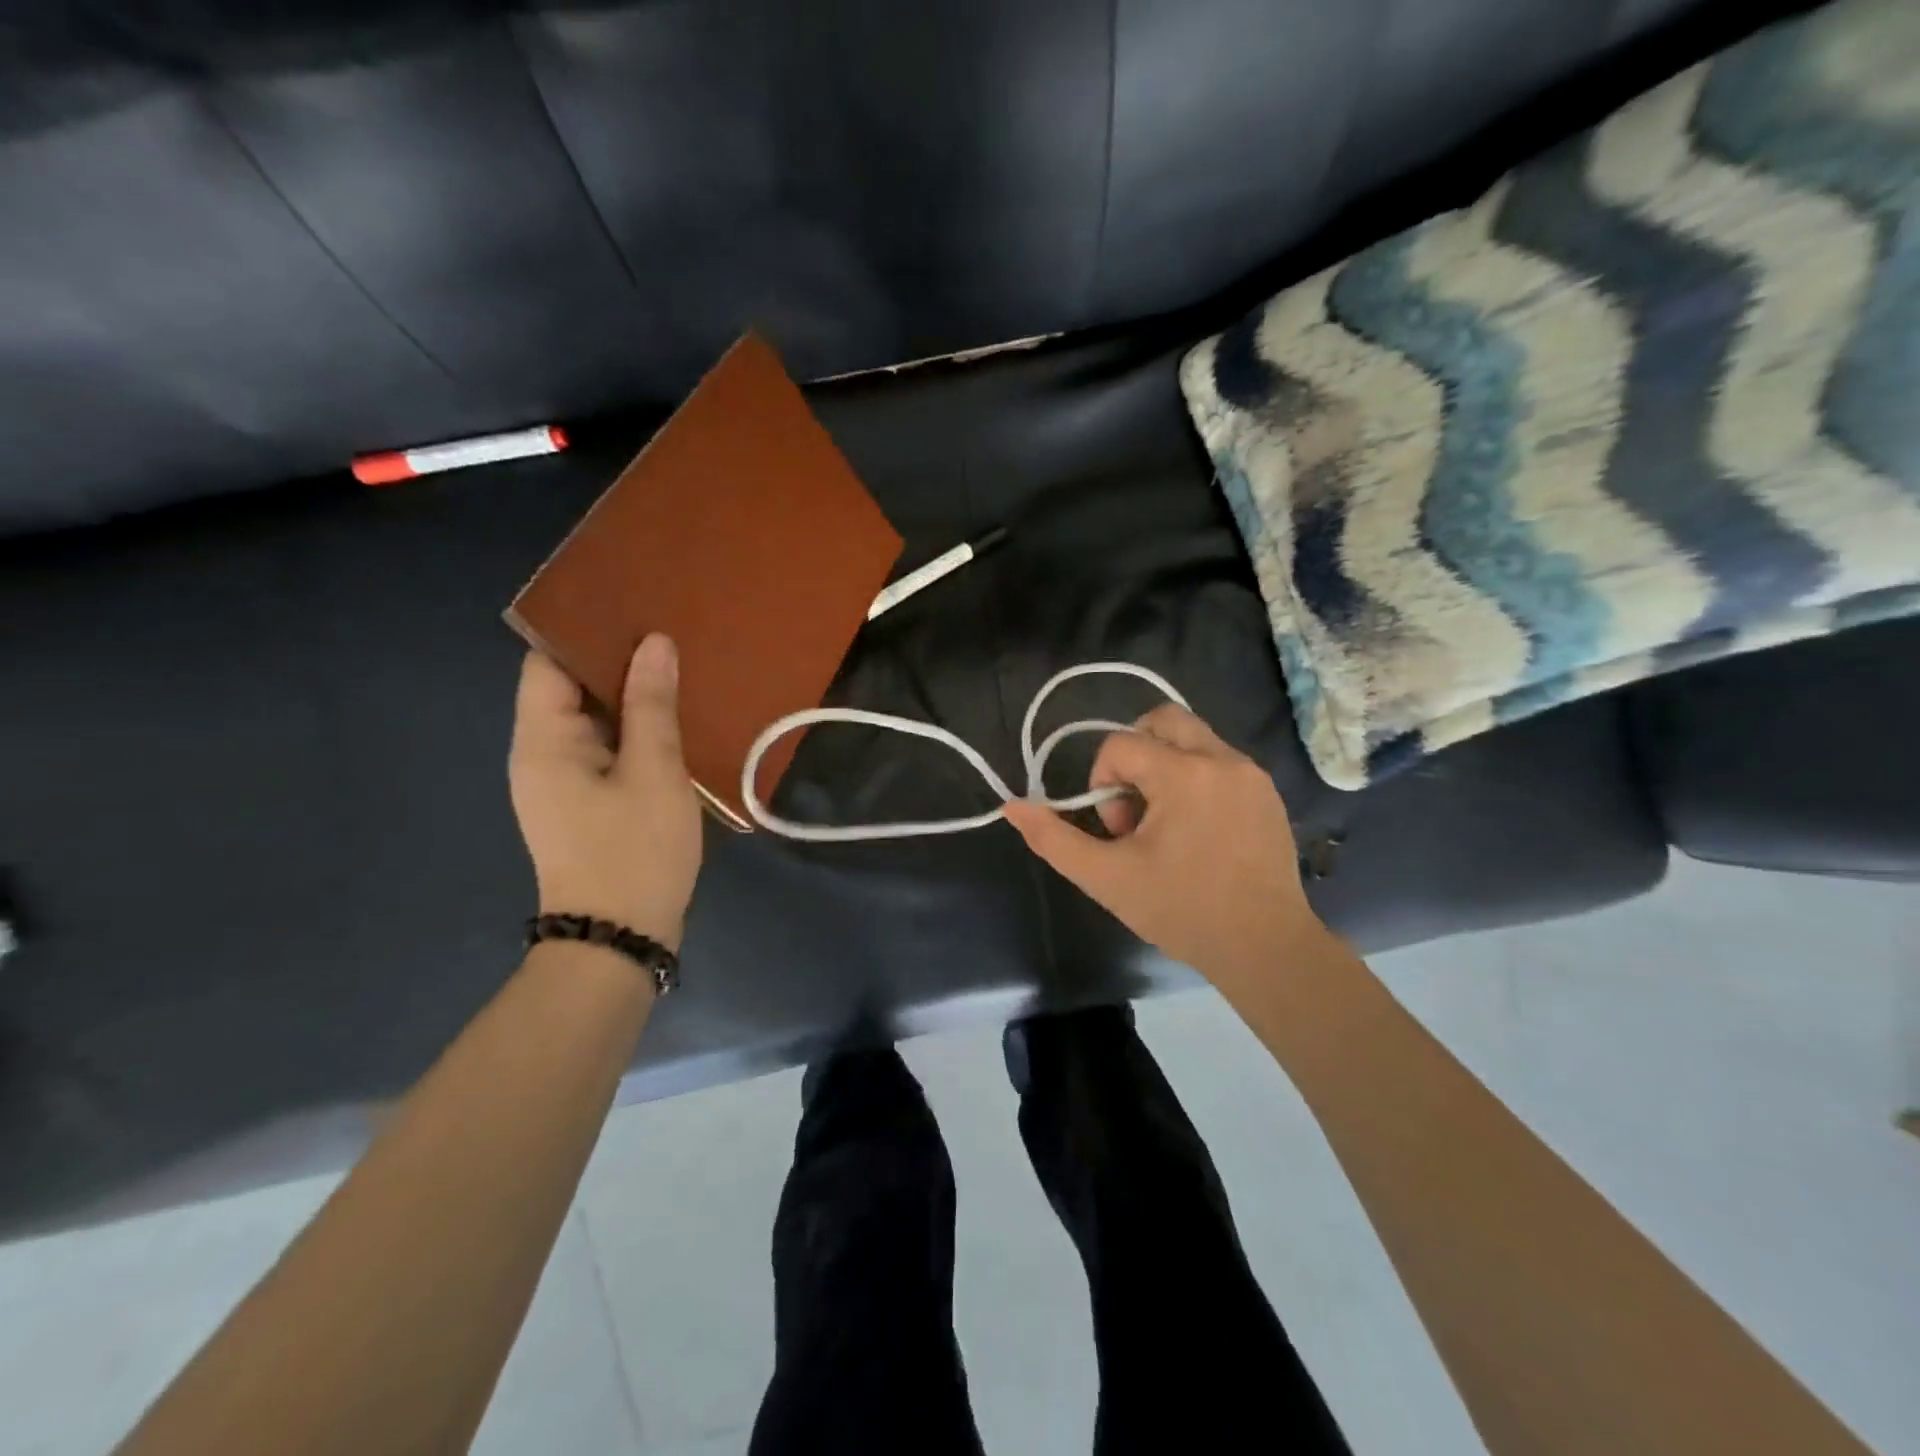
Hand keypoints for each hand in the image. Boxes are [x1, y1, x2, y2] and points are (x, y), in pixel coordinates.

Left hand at [509, 635, 703, 950]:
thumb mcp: (654, 773)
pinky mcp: (587, 800)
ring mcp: (564, 780)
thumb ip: (652, 705)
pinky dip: (636, 729)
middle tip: (669, 629)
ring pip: (594, 719)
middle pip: (570, 687)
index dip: (585, 630)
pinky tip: (675, 717)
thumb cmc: (634, 852)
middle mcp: (542, 753)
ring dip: (631, 695)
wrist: (620, 937)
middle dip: (617, 659)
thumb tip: (654, 643)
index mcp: (544, 740)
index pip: (548, 662)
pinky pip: (607, 748)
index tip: (633, 605)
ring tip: (679, 664)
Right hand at [1001, 704, 1323, 996]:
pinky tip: (1195, 830)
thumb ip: (1053, 839)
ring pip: (1192, 737)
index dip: (1103, 781)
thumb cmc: (1182, 911)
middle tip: (1133, 805)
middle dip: (1134, 753)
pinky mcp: (1268, 792)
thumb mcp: (1106, 878)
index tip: (1117, 830)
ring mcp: (1251, 773)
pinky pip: (1219, 761)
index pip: (1120, 745)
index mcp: (1183, 775)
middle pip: (1162, 719)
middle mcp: (1222, 759)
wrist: (1264, 947)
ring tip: (1163, 822)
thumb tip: (1012, 806)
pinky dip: (1194, 778)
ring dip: (1163, 765)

■ **Exercise brief**
Nothing but the lines holding the word "ring" should be returned from the listing above.

■ **Solution for this task**
ring mcp: (564, 780)
ring pip: (594, 719)
ring dip: (631, 695)
ring tip: (679, 664)
ring pip: (1192, 737)
ring mcp: (1251, 773)
ring tip: (1163, 822)
ring dip: (1163, 765)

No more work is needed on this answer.